I cannot keep him because my father hates the idea of having pets in the house, and though I keep him upstairs where my dad won't see him, I don't know if he'll be happy only being allowed to roam the third floor once he's all grown up.

I live in Trenton, NJ, 08638. If anyone in the surrounding area (PA included) is interested, please reply to this message. I will need to check out your kitty premises just to ensure that the two of you will be compatible with one another.

Thank you all very much,
Zohra

PS I tried attaching pictures, but got this message: Sorry, the board attachment quota has been reached.
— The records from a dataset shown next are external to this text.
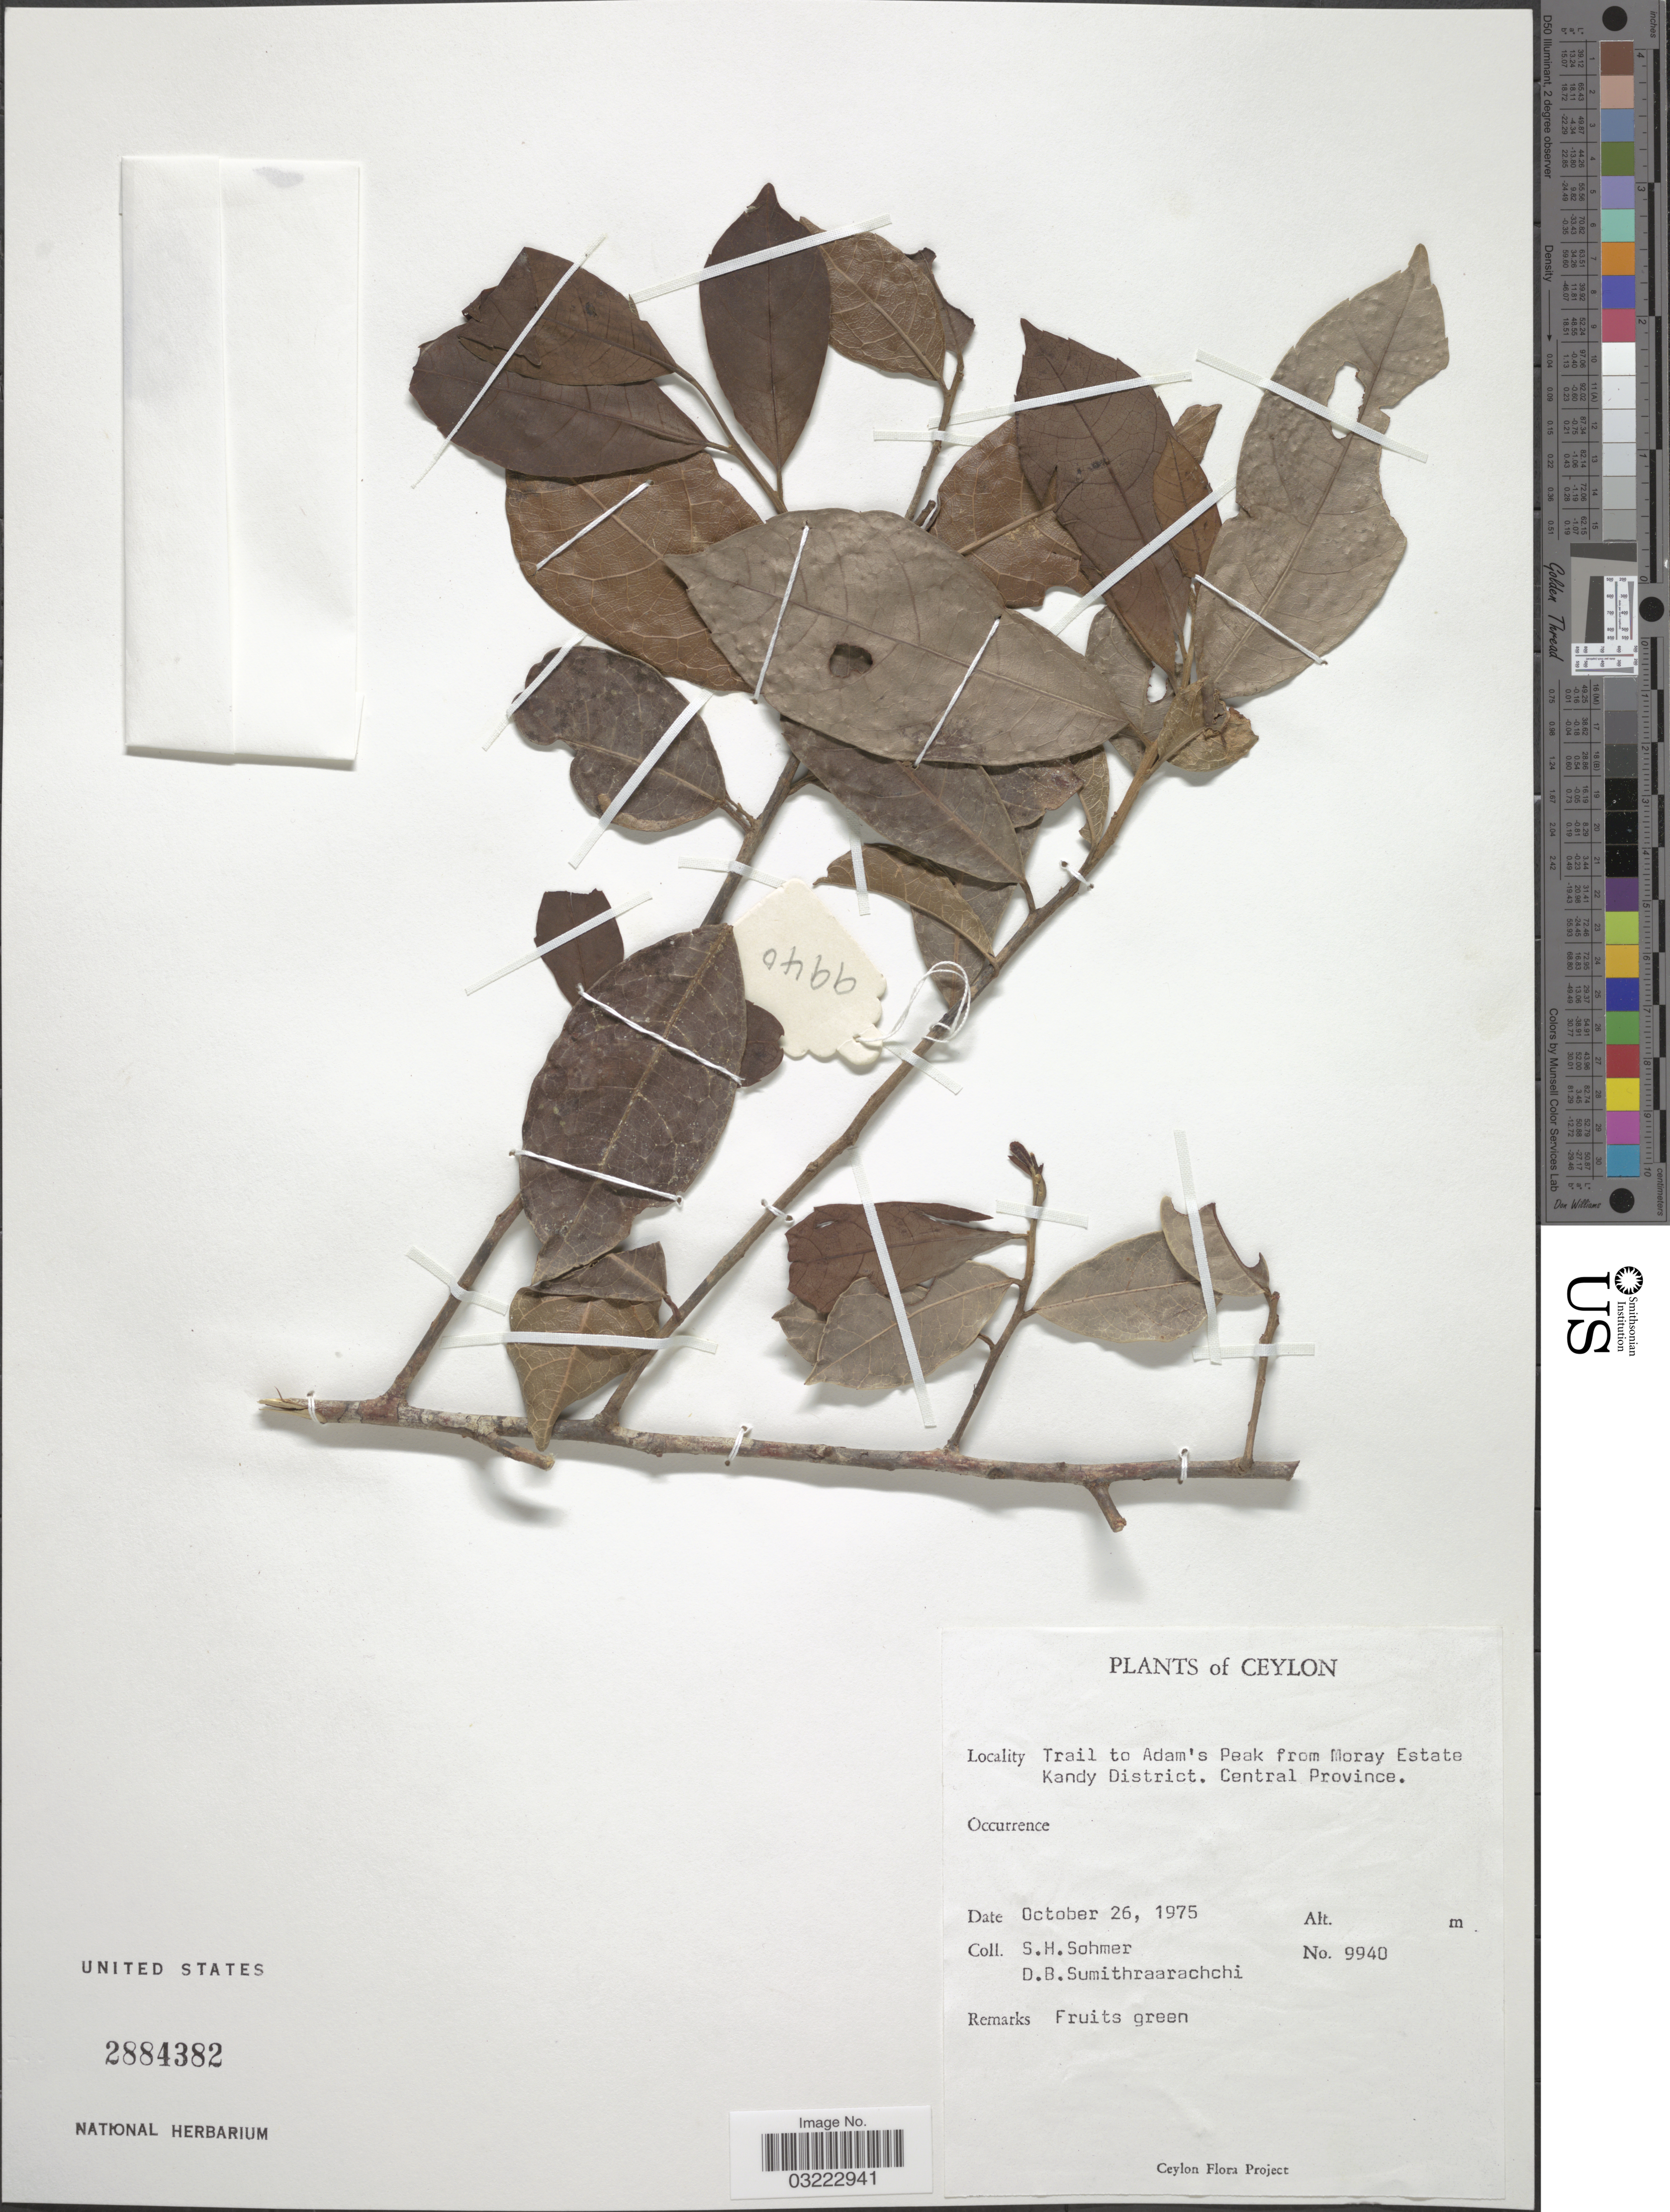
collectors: S. H. Sohmer & D. B. Sumithraarachchi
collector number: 9940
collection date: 1975-10-26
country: Sri Lanka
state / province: Central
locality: Ceylon. Trail to Adam's Peak from Moray Estate, Kandy District.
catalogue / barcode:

I'll send them if you have an email.


----------



## DustinG. (Jul 25, 2009)

oh that is so sad. poor kitty....
you have done a wonderfull thing, taking care of that kitty. i hope you are able to find someone who will love him and take good care of him.


----------



## Desslok (Sep 11, 2009)

The solution is obvious: get rid of the father, keep the kitten!


----------



## stahlblu (Sep 5, 2009)

Do you still have this kitten and how old is it??? did you say and is there any other kittens in the house or cats because we are looking for a new baby to have for isis and I am a vet tech and well would love to have a blind kitty they are so cute


----------



## Syrth (Oct 17, 2009)

I am also interested in knowing more about this kitten


----------